All that is needed is each line of the entries holding the word "lines", copied as it stands.

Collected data
··········

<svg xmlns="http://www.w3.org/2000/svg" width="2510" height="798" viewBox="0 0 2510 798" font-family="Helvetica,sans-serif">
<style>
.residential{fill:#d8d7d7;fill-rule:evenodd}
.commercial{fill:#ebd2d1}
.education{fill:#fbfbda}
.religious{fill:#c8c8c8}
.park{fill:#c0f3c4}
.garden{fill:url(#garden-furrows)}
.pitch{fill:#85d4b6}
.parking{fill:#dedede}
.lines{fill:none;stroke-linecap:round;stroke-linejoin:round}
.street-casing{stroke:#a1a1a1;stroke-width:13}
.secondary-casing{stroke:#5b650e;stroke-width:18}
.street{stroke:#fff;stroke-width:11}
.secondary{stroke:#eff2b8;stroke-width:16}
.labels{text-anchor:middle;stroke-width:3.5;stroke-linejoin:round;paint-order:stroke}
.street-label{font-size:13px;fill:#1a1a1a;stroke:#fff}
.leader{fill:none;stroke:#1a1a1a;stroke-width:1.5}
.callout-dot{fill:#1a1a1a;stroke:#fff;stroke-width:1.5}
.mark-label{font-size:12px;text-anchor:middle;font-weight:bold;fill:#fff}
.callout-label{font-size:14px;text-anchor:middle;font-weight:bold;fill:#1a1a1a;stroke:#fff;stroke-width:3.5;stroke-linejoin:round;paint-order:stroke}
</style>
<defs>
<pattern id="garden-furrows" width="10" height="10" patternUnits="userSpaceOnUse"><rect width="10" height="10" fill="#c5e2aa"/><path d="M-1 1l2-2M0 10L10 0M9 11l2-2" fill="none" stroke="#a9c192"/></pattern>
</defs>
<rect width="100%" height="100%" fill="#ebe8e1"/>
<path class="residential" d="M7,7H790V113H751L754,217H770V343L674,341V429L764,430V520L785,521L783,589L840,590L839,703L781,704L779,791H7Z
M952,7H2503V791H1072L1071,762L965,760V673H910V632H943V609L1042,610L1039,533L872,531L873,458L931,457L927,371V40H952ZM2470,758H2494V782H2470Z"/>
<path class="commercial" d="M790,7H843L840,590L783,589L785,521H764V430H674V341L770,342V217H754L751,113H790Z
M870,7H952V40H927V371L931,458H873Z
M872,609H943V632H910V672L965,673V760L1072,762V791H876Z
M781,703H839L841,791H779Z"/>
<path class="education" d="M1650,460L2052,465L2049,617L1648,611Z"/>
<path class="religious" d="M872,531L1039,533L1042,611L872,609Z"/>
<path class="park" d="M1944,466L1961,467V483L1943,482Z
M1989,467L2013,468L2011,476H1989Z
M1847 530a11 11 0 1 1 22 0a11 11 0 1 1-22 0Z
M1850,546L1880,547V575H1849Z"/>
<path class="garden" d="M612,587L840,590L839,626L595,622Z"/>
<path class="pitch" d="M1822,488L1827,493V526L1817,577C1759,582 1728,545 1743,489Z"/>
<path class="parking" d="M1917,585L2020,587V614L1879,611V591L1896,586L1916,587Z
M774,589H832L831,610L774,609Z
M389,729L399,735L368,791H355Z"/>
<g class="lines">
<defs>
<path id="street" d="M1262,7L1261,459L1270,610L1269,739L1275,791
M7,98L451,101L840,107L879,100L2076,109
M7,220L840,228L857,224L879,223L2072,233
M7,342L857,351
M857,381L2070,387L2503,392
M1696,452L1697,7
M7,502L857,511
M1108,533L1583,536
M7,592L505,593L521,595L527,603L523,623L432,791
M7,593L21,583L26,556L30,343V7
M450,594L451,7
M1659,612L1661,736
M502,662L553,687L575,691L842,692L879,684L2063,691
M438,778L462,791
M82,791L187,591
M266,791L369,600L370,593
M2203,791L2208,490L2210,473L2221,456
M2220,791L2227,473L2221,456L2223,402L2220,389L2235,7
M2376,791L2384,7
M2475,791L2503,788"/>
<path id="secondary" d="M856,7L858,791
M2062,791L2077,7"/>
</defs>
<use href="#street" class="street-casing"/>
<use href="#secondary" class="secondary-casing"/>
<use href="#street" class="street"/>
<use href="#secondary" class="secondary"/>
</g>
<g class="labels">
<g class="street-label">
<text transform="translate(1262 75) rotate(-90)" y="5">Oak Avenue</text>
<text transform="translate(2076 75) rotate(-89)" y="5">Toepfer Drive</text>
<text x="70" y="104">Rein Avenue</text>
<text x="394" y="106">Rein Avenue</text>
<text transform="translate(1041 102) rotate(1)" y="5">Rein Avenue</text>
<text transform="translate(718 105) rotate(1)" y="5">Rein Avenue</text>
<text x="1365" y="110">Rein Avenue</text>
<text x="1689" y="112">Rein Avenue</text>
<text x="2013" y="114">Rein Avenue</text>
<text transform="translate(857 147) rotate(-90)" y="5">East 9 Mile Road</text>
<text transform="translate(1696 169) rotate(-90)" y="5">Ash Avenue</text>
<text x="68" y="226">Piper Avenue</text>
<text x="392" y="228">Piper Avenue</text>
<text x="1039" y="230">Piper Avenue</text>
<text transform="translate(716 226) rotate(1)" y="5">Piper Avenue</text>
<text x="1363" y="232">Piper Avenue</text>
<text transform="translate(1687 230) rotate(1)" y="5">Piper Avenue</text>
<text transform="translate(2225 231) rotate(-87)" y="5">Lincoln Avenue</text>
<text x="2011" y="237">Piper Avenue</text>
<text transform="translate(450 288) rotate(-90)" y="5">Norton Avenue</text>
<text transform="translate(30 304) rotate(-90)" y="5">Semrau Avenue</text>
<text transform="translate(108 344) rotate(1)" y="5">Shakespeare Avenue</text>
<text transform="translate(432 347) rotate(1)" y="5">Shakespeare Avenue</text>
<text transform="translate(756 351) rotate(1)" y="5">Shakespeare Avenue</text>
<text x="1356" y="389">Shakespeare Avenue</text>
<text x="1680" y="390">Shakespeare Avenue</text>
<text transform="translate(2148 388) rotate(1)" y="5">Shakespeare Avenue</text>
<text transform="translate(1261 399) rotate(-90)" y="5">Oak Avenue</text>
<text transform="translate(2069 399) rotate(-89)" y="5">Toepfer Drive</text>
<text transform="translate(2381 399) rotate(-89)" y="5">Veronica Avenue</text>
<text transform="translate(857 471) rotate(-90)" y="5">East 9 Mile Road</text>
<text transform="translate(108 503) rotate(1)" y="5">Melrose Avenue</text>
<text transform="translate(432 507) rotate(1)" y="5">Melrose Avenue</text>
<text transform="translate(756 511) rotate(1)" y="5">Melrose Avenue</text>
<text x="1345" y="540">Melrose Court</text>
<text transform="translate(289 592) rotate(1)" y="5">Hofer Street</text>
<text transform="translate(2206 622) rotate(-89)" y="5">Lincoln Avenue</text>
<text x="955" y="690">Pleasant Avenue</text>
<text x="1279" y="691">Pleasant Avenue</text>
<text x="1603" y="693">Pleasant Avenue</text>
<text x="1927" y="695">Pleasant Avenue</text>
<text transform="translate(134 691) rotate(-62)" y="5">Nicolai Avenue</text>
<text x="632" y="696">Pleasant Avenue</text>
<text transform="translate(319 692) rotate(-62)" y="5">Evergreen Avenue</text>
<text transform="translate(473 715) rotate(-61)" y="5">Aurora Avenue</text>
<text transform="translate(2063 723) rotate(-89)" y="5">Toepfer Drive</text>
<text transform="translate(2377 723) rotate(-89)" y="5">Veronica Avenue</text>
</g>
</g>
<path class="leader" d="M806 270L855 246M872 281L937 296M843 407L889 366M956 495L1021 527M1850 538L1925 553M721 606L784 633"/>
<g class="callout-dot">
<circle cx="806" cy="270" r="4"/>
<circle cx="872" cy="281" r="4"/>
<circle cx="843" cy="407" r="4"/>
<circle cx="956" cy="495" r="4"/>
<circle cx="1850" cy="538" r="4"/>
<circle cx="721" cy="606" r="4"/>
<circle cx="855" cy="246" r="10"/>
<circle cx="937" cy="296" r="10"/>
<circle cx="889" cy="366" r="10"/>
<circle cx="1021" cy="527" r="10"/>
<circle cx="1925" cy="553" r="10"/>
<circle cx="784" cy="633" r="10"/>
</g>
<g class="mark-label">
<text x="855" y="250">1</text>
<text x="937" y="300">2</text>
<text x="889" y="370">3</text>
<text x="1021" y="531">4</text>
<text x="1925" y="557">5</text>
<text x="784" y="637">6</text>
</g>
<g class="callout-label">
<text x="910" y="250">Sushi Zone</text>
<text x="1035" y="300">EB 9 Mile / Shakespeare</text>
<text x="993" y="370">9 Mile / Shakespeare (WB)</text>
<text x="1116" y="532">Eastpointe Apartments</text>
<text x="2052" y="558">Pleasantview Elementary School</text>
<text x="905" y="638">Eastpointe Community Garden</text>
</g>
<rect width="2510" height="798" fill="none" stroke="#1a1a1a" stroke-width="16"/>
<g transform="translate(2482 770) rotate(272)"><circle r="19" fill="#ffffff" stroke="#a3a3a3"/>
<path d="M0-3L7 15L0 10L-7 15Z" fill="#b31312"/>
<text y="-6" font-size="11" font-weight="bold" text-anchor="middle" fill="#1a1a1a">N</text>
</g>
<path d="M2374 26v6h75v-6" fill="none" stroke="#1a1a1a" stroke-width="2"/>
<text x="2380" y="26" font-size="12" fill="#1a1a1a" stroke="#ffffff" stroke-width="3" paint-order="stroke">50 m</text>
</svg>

··········

Worked solution:
.lines{fill:none;stroke-linecap:round;stroke-linejoin:round}
<g class="lines">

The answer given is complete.